Fragmentation in the banking and capital markets across the EU is among the main reasons that the bloc's lenders have fallen behind U.S. peers, German Finance Minister Olaf Scholz said.
In any comparisons to the U.S., it should be taken into account that institutions there take advantage of economic opportunities created in a large integrated market place, Scholz told an audience at the Handelsblatt Banking Summit in Frankfurt on Sept. 5.
In the EU, however, part of the available economic potential remains untapped because of the incomplete banking union, the minister said. Bringing the project to a successful end is "urgent" and should be on the agenda of the next ECB President, he said.
The EU has launched two initiatives aimed at integrating the banking and capital markets across the 28 EU member states and centralizing supervision — the banking union and the capital markets union.
Progress had been made on both projects over the past two years, but there is much more to be done Scholz said. Regarding the capital markets union, the European Securities and Markets Authority has to set goals that it wants to pursue together with EU authorities, he said. Unlike in the U.S., there is no centralized capital markets supervision in the EU. ESMA shares responsibility with the national competent authorities of the EU member states.
The banking union is closer to completion with the main hurdle remaining an agreement on a common Insurance Deposit Guarantee Scheme for all EU member states. Germany has been the main opponent to establishing the scheme before nonperforming bank loan levels in the bloc are reduced. The country has argued that risk reduction should precede risk-sharing because this would ensure that savers in member states with low NPL risk would not pay for bank loan defaults in high-risk member states.
Deeds, not deadlines
Scholz said there should be a discussion about how the individual problem-ridden banking markets can continue to function in the future, after the banking union is completed, and what consequences the winding up of operations would have. However, he stressed the need to find solutions as soon as possible.

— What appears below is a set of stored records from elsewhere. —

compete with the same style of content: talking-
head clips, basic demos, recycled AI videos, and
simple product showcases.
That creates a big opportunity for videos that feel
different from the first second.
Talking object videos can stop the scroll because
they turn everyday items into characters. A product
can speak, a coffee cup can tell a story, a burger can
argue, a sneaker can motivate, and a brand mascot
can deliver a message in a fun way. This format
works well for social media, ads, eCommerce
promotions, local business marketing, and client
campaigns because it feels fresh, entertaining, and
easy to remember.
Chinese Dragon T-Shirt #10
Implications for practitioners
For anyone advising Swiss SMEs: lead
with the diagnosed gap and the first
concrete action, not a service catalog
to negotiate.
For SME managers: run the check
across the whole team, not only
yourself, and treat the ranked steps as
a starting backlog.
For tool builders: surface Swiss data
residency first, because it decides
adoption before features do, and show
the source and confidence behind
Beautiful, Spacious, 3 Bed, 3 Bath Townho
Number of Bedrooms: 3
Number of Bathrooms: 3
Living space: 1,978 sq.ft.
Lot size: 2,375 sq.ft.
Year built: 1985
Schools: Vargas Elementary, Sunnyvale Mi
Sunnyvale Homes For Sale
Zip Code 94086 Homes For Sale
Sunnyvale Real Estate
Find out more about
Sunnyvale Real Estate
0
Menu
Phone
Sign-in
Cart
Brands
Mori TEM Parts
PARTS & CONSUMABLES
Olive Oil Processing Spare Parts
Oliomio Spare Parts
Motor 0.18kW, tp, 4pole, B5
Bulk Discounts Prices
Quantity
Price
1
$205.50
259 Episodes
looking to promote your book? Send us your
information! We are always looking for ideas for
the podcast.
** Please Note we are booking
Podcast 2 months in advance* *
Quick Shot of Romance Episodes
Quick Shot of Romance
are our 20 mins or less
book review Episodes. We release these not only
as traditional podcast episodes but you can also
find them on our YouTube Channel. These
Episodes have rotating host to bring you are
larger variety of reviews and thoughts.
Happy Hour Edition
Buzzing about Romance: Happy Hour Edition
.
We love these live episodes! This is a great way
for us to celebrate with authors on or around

Instead of setting deadlines for the completion of the project, politicians should commit to it and come out and say it is the right way to go, Scholz said. This will pave the way for many to overcome their initial misgivings, support the project and look for creative solutions to complete it.
The minister's call for market integration "as soon as possible" was backed by senior bankers attending the conference, many of whom said the current fragmentation nips any cross-border consolidation attempts in the bud.

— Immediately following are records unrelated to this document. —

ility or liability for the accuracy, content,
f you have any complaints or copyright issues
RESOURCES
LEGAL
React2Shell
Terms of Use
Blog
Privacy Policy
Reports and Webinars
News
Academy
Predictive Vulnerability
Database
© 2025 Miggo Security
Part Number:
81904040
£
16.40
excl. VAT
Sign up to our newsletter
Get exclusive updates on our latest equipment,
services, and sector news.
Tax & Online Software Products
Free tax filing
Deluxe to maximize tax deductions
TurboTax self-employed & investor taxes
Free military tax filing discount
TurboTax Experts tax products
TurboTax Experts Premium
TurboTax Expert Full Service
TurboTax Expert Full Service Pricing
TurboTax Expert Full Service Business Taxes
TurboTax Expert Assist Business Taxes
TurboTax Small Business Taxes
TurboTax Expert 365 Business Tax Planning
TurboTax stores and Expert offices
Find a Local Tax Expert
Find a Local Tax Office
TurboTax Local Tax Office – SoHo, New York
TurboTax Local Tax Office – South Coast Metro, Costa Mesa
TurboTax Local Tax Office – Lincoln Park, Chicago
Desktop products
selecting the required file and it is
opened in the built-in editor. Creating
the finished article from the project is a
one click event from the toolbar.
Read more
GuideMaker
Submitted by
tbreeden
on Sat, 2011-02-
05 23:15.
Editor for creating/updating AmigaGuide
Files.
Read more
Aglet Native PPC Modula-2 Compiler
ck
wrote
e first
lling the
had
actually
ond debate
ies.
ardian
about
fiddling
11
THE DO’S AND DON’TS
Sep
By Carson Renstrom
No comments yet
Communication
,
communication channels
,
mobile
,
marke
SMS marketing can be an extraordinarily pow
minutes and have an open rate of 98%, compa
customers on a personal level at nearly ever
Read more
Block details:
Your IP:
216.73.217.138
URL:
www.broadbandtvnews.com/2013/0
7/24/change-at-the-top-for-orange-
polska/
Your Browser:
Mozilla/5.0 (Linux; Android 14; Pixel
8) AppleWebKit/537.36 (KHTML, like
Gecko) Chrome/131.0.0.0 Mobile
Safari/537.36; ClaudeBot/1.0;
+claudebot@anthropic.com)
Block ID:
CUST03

"The main question in cross-border consolidation is can you actually get cost synergies," ING Groep NV CEO Ralph Hamers said during a stage interview at the conference. Banks will consider a cross-border merger on that factor alone and without a complete banking union, "not a lot will be happening" in the foreseeable future, he said.

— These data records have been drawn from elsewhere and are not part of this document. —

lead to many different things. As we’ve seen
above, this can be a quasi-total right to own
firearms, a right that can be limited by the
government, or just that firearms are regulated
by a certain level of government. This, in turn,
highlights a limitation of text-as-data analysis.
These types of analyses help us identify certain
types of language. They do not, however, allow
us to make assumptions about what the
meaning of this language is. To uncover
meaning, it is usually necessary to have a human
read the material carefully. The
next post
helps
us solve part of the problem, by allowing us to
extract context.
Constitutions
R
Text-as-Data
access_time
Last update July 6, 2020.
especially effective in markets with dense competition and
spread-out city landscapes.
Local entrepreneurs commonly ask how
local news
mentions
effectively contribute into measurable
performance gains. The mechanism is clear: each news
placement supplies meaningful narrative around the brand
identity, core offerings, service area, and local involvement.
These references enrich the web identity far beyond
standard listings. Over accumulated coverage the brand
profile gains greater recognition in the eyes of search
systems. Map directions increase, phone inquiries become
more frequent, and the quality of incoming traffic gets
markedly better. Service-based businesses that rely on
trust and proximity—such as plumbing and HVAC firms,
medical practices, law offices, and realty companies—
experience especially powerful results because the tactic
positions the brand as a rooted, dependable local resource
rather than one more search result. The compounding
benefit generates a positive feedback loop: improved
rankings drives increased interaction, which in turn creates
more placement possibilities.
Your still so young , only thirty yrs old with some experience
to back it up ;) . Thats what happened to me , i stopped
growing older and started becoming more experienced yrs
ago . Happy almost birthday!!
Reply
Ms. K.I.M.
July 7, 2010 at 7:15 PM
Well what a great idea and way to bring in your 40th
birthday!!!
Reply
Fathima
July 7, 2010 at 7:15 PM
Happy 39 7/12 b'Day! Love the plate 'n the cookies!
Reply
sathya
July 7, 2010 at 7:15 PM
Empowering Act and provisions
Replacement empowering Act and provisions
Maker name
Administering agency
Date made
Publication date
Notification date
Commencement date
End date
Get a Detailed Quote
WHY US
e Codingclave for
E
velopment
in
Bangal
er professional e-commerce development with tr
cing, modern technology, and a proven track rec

Société Générale SA CEO Frédéric Oudéa also said he was happy to hear Scholz urging for the completion of the banking and the capital market union projects. "At the end, we would like to see this market as a single one, with no contradiction between EU and national regulation," Oudéa said. Europe needs an integrated market to strengthen its banks, he said. Given the current trade tensions between the U.S. and China, it would be very risky to let European savings and financing in the hands of banks that are under the influence of one of these global powers, he said.
Oudéa also does not expect any cross-border bank deals until the banking union project is complete, as the "general conditions" for consolidation are not currently met, he said.
Top financiers from across the Atlantic view the fragmented banking and capital markets as Europe's Achilles' heel.
Goldman Sachs Group Inc. CFO Stephen Scherr said European banks' business models would inevitably change if they were raising financing for clients in "a broader, bigger capital market that is not atomized country by country."
"In terms of the banking union, the question is where banks can cross borders and create opportunities, generate synergies and build scale that is not limited to the narrow border that confines their home market," he said, advising European peers to push for market integration.
BlackRock Inc. Chairman and CEO Larry Fink also said Europe needs a deeper and more developed capital market. German and French savers have been wrong for 30 years to keep their savings in bank accounts instead of getting the high returns offered by capital markets, Fink said. "It is financial craziness to keep your money in a bank."